Tim Scott Source:Getty

Tim Scott in 2013 became the first African American since Reconstruction to represent a southern state in the Senate. The Republican was appointed to the U.S. Senate during his first term as a member of the U.S. House of Representatives. He was officially elected in a special election in 2014 and then re-elected to his current term in 2016. 

Scott has emerged as a villain of sorts by consistently siding against the best interests of Black America, including most recently trying to convince voters that Donald Trump is not racist

Pictured: Sen. Scott  at the South Carolina Inland Port groundbreaking ceremony in Greer, S.C., on March 1, 2013.

8. William “Mo” Cowan

William "Mo" Cowan Source:Getty

William “Mo” Cowan was named interim U.S. Senator of Massachusetts on Jan. 30, 2013. Then a senior advisor to Gov. Deval Patrick, Cowan filled the position until a successor was named for departing Sen. John Kerry, who was named Secretary of State for Obama’s presidential administration.

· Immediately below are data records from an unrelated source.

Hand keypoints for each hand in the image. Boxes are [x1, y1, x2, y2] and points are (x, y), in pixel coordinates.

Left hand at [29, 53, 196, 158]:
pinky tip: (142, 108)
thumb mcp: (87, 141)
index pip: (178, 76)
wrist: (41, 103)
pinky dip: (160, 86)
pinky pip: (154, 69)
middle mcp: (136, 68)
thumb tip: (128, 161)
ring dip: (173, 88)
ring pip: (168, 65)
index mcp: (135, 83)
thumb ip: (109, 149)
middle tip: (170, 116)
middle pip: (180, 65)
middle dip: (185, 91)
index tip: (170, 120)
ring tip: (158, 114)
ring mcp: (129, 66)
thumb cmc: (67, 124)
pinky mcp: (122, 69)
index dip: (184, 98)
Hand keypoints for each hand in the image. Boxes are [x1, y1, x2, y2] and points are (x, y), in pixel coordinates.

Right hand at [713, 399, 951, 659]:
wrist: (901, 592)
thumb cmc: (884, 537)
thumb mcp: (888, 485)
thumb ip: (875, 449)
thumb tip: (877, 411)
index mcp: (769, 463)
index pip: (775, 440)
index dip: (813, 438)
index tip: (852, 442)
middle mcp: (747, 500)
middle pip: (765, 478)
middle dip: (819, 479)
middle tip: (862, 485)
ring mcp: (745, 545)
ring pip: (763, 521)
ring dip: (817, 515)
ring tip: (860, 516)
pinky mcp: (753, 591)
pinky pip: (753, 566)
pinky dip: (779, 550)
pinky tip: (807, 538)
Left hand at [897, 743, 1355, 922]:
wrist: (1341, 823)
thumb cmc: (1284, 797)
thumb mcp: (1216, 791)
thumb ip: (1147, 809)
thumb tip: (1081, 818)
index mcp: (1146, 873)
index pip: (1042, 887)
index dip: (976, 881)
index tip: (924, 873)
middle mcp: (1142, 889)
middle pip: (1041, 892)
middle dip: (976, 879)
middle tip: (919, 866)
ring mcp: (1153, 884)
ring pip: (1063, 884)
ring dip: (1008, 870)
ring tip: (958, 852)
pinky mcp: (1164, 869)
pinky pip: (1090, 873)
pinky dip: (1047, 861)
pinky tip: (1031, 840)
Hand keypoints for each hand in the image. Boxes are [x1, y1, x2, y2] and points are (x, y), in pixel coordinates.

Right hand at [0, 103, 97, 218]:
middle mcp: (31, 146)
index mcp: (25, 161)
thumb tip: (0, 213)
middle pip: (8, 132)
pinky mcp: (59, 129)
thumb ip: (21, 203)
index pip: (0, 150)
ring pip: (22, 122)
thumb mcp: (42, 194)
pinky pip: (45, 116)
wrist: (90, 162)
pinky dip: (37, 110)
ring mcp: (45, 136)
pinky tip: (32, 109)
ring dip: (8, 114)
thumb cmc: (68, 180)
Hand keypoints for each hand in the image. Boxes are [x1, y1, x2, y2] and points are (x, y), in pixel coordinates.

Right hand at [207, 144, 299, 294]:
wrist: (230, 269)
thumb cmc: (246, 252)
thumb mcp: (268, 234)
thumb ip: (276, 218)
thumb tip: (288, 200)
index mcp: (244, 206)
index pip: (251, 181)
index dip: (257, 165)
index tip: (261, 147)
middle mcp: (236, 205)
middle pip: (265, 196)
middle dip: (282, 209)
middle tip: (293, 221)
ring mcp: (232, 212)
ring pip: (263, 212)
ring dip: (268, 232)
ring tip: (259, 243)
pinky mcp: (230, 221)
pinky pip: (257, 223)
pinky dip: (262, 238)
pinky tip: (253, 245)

Cowan served for less than a year until July 15, 2013.

9. Cory Booker

Cory Booker Source:Getty

Cory Booker became New Jersey’s first Black U.S. Senator after winning a special election in 2013. He was elected to a full term in 2014 and re-elected to another this past November following an unsuccessful presidential campaign.

Pictured: Senate Judiciary Committee member Sen. Booker delivers remarks about Supreme Court nominee Judge Brett Kavanaugh during a mark up hearing in the Dirksen Senate Office Building in Washington, D.C.., on Sept. 28, 2018.

10. Kamala Harris

Kamala Harris Source:Getty

Kamala Harris became the first Black person — man or woman — to serve as U.S. Senator for the state of California. She was elected in 2016. Her inaugural term was cut short after she was elected the first Black vice president of the United States as Joe Biden’s running mate in 2020.

Pictured: Sen. Harris questions Attorney General William Barr as Barr testifies before the Senate Judiciary Committee at the Dirksen Building in Washington, D.C., on May 1, 2019.

11. Rev. Raphael Warnock

Rev. Raphael Warnock Source:Getty

Rev. Raphael Warnock beat Republican incumbent Kelly Loeffler to become the first Black U.S. Senator from Georgia following an intense runoff campaign and a close runoff election in 2021.